__Exercise instructions__: Find every line in the rows that contains the string "left", matching case exactly, and copy each of those lines.

(Collection entries)
━━━━━━━━━━━━━━━━━━━━

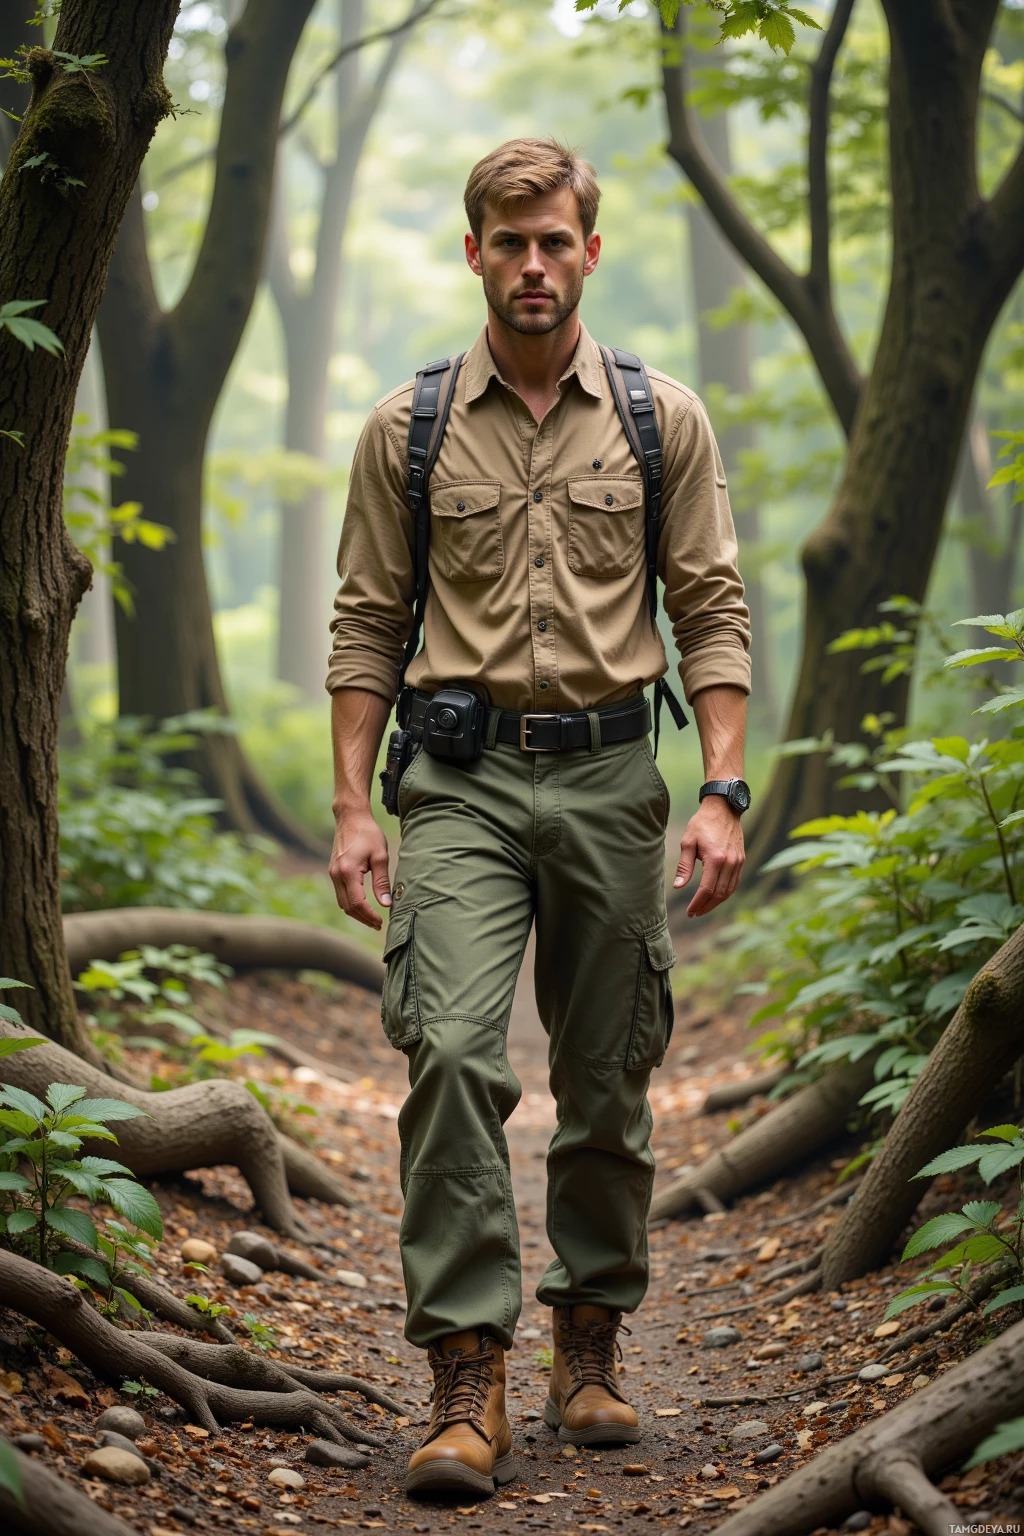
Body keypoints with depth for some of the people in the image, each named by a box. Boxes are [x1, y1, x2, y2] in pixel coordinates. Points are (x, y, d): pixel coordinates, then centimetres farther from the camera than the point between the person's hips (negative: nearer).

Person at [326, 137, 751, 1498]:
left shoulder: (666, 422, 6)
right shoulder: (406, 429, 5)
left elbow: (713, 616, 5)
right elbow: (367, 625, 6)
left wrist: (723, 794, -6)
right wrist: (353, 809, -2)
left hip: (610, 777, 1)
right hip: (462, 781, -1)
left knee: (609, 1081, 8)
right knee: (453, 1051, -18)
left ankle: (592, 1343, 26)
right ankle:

━━━━━━━━━━━━━━━━━━━━

__Exercise output__:
left shoulder: (666, 422, 6)
left elbow: (713, 616, 5)
left wrist: (723, 794, -6)
left hip: (610, 777, 1)
left knee: (609, 1081, 8)
left ankle: (592, 1343, 26)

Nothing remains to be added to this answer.